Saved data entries
* * *

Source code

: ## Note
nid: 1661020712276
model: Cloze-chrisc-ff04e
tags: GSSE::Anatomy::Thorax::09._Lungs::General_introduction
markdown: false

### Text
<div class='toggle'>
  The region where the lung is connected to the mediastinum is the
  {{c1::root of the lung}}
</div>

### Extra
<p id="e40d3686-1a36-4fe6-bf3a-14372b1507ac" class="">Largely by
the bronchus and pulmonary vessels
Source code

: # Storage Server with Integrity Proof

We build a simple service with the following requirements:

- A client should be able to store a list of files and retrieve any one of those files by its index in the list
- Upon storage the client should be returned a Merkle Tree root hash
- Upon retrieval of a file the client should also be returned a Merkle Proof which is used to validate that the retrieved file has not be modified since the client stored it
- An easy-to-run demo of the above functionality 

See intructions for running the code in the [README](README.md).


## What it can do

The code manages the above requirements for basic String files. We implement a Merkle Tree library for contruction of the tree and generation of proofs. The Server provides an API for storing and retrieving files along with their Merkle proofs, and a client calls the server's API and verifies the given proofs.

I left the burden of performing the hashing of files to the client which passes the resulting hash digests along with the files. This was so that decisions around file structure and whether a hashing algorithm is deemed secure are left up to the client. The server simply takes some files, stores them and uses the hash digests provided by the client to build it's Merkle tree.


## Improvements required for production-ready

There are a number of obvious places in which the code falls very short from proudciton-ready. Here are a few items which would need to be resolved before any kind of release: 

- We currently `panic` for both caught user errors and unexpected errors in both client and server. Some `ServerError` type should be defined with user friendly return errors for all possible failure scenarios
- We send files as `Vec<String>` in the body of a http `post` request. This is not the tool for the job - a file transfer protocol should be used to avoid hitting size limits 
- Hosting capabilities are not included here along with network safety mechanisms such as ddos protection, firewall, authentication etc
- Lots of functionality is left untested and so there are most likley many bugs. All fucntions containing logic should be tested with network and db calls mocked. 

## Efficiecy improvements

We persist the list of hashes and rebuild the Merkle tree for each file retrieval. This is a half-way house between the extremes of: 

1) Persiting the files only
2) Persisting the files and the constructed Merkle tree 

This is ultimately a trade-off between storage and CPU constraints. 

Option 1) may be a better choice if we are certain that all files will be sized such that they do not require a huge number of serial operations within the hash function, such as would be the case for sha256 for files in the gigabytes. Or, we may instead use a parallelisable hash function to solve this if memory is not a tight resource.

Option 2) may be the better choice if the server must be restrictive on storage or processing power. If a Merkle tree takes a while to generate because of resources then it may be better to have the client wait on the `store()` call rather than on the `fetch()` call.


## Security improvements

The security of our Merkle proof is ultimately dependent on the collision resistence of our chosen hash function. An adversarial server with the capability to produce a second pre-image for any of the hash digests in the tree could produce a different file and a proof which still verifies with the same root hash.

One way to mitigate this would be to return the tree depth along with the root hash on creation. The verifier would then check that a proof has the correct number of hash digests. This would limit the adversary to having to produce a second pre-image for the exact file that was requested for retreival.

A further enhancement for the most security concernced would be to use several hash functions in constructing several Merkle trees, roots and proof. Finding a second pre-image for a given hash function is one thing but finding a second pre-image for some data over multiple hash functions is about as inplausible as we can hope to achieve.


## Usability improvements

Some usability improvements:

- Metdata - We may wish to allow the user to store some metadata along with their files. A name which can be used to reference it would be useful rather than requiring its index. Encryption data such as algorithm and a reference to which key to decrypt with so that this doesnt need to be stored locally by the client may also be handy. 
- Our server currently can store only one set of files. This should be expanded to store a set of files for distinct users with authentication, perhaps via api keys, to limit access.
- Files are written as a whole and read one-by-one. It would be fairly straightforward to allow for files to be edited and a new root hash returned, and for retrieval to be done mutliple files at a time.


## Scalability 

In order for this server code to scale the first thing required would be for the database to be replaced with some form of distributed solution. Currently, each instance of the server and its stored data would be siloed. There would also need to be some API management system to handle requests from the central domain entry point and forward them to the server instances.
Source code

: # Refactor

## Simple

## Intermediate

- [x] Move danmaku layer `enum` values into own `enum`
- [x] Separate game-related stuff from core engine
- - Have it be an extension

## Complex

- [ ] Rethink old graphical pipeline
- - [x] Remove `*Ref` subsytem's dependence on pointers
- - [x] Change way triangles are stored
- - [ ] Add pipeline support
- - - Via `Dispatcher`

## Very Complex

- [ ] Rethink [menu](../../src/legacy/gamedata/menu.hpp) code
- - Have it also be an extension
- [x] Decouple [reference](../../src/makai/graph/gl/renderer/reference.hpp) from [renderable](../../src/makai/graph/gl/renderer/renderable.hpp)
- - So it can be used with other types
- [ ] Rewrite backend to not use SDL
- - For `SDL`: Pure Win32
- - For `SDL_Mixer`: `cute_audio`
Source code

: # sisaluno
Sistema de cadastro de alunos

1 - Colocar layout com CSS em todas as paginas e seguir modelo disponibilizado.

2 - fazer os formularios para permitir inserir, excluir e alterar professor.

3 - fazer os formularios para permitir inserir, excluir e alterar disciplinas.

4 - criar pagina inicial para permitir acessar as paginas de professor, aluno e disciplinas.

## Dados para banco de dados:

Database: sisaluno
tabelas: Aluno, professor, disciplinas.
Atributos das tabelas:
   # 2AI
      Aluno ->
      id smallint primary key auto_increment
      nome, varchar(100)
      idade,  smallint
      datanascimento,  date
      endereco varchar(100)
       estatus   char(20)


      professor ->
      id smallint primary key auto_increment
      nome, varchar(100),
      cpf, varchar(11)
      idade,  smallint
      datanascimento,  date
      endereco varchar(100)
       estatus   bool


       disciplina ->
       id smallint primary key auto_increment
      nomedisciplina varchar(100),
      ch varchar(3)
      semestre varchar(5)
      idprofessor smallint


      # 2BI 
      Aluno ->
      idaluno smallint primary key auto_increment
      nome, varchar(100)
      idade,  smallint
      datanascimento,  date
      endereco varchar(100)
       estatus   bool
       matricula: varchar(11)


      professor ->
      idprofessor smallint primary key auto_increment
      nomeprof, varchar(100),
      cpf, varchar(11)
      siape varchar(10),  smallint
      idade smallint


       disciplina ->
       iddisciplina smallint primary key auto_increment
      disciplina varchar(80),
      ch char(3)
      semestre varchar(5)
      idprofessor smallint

* * *

WHAT TO DO
Would you please reproduce the entries above word for word?

EXERCISE RESPONSE
Source code

: ## Note
nid: 1661020712276
model: Cloze-chrisc-ff04e
tags: GSSE::Anatomy::Thorax::09._Lungs::General_introduction
markdown: false

### Text
<div class='toggle'>
  The region where the lung is connected to the mediastinum is the
  {{c1::root of the lung}}
</div>

### Extra
<p id="e40d3686-1a36-4fe6-bf3a-14372b1507ac" class="">Largely by
the bronchus and pulmonary vessels
Source code

: # Storage Server with Integrity Proof

We build a simple service with the following requirements:

- A client should be able to store a list of files and retrieve any one of those files by its index in the list
- Upon storage the client should be returned a Merkle Tree root hash
- Upon retrieval of a file the client should also be returned a Merkle Proof which is used to validate that the retrieved file has not be modified since the client stored it
- An easy-to-run demo of the above functionality 

See intructions for running the code in the [README](README.md).


## What it can do

The code manages the above requirements for basic String files. We implement a Merkle Tree library for contruction of the tree and generation of proofs. The Server provides an API for storing and retrieving files along with their Merkle proofs, and a client calls the server's API and verifies the given proofs.

I left the burden of performing the hashing of files to the client which passes the resulting hash digests along with the files. This was so that decisions around file structure and whether a hashing algorithm is deemed secure are left up to the client. The server simply takes some files, stores them and uses the hash digests provided by the client to build it's Merkle tree.


## Improvements required for production-ready

There are a number of obvious places in which the code falls very short from proudciton-ready. Here are a few items which would need to be resolved before any kind of release: 

- We currently `panic` for both caught user errors and unexpected errors in both client and server. Some `ServerError` type should be defined with user friendly return errors for all possible failure scenarios
- We send files as `Vec<String>` in the body of a http `post` request. This is not the tool for the job - a file transfer protocol should be used to avoid hitting size limits 
- Hosting capabilities are not included here along with network safety mechanisms such as ddos protection, firewall, authentication etc
- Lots of functionality is left untested and so there are most likley many bugs. All fucntions containing logic should be tested with network and db calls mocked. 

## Efficiecy improvements

We persist the list of hashes and rebuild the Merkle tree for each file retrieval. This is a half-way house between the extremes of: 

1) Persiting the files only
2) Persisting the files and the constructed Merkle tree 

This is ultimately a trade-off between storage and CPU constraints. 

Option 1) may be a better choice if we are certain that all files will be sized such that they do not require a huge number of serial operations within the hash function, such as would be the case for sha256 for files in the gigabytes. Or, we may instead use a parallelisable hash function to solve this if memory is not a tight resource.

Option 2) may be the better choice if the server must be restrictive on storage or processing power. If a Merkle tree takes a while to generate because of resources then it may be better to have the client wait on the `store()` call rather than on the `fetch()` call.


## Security improvements

The security of our Merkle proof is ultimately dependent on the collision resistence of our chosen hash function. An adversarial server with the capability to produce a second pre-image for any of the hash digests in the tree could produce a different file and a proof which still verifies with the same root hash.

One way to mitigate this would be to return the tree depth along with the root hash on creation. The verifier would then check that a proof has the correct number of hash digests. This would limit the adversary to having to produce a second pre-image for the exact file that was requested for retreival.

A further enhancement for the most security concernced would be to use several hash functions in constructing several Merkle trees, roots and proof. Finding a second pre-image for a given hash function is one thing but finding a second pre-image for some data over multiple hash functions is about as inplausible as we can hope to achieve.


## Usability improvements

Some usability improvements:

- Metdata - We may wish to allow the user to store some metadata along with their files. A name which can be used to reference it would be useful rather than requiring its index. Encryption data such as algorithm and a reference to which key to decrypt with so that this doesnt need to be stored locally by the client may also be handy. 
- Our server currently can store only one set of files. This should be expanded to store a set of files for distinct users with authentication, perhaps via api keys, to limit access.
- Files are written as a whole and read one-by-one. It would be fairly straightforward to allow for files to be edited and a new root hash returned, and for retrieval to be done mutliple files at a time.


## Scalability 

In order for this server code to scale the first thing required would be for the database to be replaced with some form of distributed solution. Currently, each instance of the server and its stored data would be siloed. There would also need to be some API management system to handle requests from the central domain entry point and forward them to the server instances.
Source code

: # Refactor

## Simple

## Intermediate

- [x] Move danmaku layer `enum` values into own `enum`
- [x] Separate game-related stuff from core engine
- - Have it be an extension

## Complex

- [ ] Rethink old graphical pipeline
- - [x] Remove `*Ref` subsytem's dependence on pointers
- - [x] Change way triangles are stored
- - [ ] Add pipeline support
- - - Via `Dispatcher`

## Very Complex

- [ ] Rethink [menu](../../src/legacy/gamedata/menu.hpp) code
- - Have it also be an extension
- [x] Decouple [reference](../../src/makai/graph/gl/renderer/reference.hpp) from [renderable](../../src/makai/graph/gl/renderer/renderable.hpp)
- - So it can be used with other types
- [ ] Rewrite backend to not use SDL
- - For `SDL`: Pure Win32
- - For `SDL_Mixer`: `cute_audio`
Source code

: # sisaluno
Sistema de cadastro de alunos

1 - Colocar layout com CSS em todas as paginas e seguir modelo disponibilizado.

2 - fazer os formularios para permitir inserir, excluir e alterar professor.

3 - fazer os formularios para permitir inserir, excluir e alterar disciplinas.

4 - criar pagina inicial para permitir acessar as paginas de professor, aluno e disciplinas.

## Dados para banco de dados:

Database: sisaluno
tabelas: Aluno, professor, disciplinas.
Atributos das tabelas:
   # 2AI
      Aluno ->
      id smallint primary key auto_increment
      nome, varchar(100)
      idade,  smallint
      datanascimento,  date
      endereco varchar(100)
       estatus   char(20)


      professor ->
      id smallint primary key auto_increment
      nome, varchar(100),
      cpf, varchar(11)
      idade,  smallint
      datanascimento,  date
      endereco varchar(100)
       estatus   bool


       disciplina ->
       id smallint primary key auto_increment
      nomedisciplina varchar(100),
      ch varchar(3)
      semestre varchar(5)
      idprofessor smallint


      # 2BI 
      Aluno ->
      idaluno smallint primary key auto_increment
      nome, varchar(100)
      idade,  smallint
      datanascimento,  date
      endereco varchar(100)
       estatus   bool
       matricula: varchar(11)


      professor ->
      idprofessor smallint primary key auto_increment
      nomeprof, varchar(100),
      cpf, varchar(11)
      siape varchar(10),  smallint
      idade smallint


       disciplina ->
       iddisciplina smallint primary key auto_increment
      disciplina varchar(80),
      ch char(3)
      semestre varchar(5)
      idprofessor smallint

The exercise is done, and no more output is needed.